La zone d’attente est un lieu où des étrangers peuvent être retenus en cas de refus d’entrée sur le territoire. Juridiquement, ils n’ont pas encore franchi la frontière, mais le droit français et ses garanties procédurales s’y appliquent pleinement.

Après 4 jours, les personnes maintenues sont présentées au JLD (juge des libertés et de la détention).

L’intervention de l’avocat en permanence s’y déroule alors dans une temporalité extrêmement brève :

🔹 09h00 : Réception et étude des dossiers.
🔹 10h00 : Entretiens avec les clients en présence des interprètes.
🔹 11h00 : Audience devant le JLD.
🔹 16h00 : Prononcé des délibérés.

Dans mes dossiers du jour, un vice de procédure apparaît : la décision de refus d’entrée et le placement en zone d’attente ont été notifiés exactement à la même heure.

Cette concomitance des notifications prive le juge de la possibilité de vérifier que la personne a effectivement compris ses droits (contacter un proche, un avocat, voir un médecin).

La nullité de la procédure a donc été prononcée pour l’ensemble des dossiers.

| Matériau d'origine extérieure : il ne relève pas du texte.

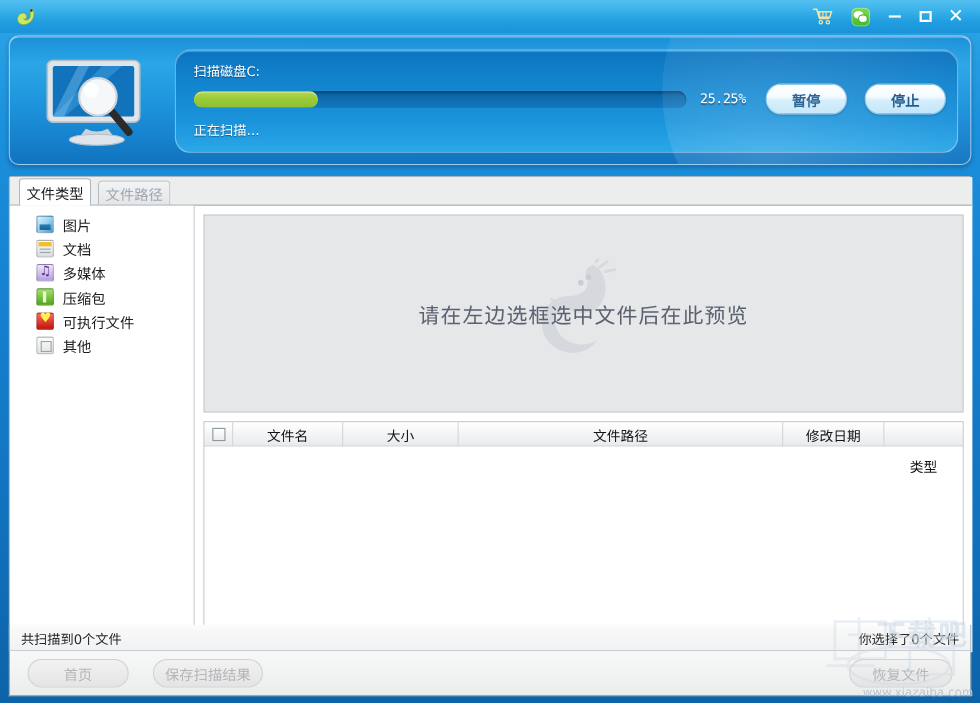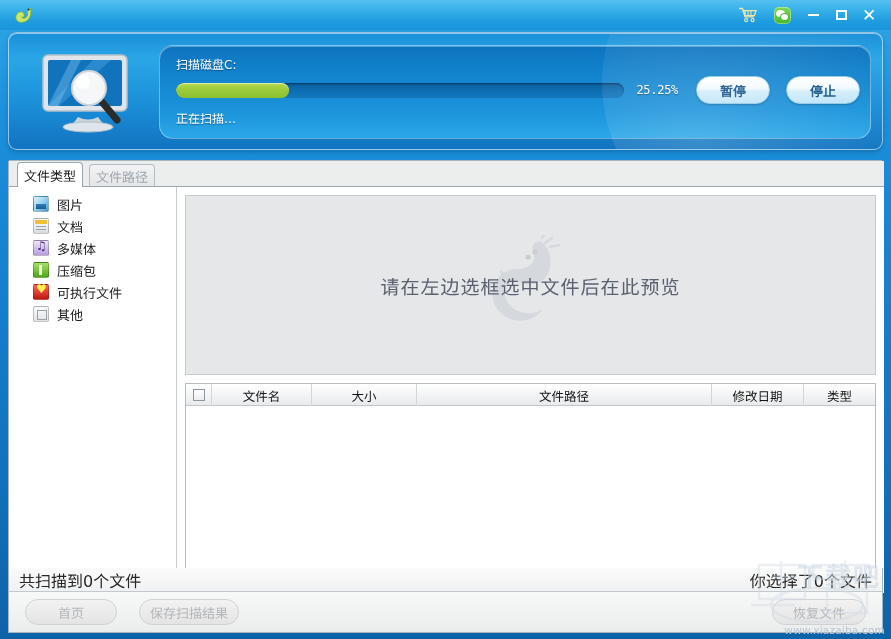--- a/index.html
+++ b/index.html
@@ -251,7 +251,7 @@
     border-right: 1px solid #d3d6d9; height: 22px;
     cursor: default;
   }
-  .hcell:last-child { border-right: none; }
+  .hcell:last-child { border-right: none; margin-top: 28px; }
   .hcell.chk { width: 26px; justify-content: center; }
   .hdr-checkbox {
     width: 12px; height: 12px;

Ordonnance du JLD de Bobigny, 22 mai 2026 — nullité de la procédure en zone d'attente

Ce résultat rappelle qu’une défense d’urgence efficace repose sur une maîtrise précise et actualisée du droit. C’est cette nécessité de partager une expertise technique et de terrain qui anime ma démarche avec le podcast Étrange Droit, dont le dernier épisode est justement consacré aux zones d’attente.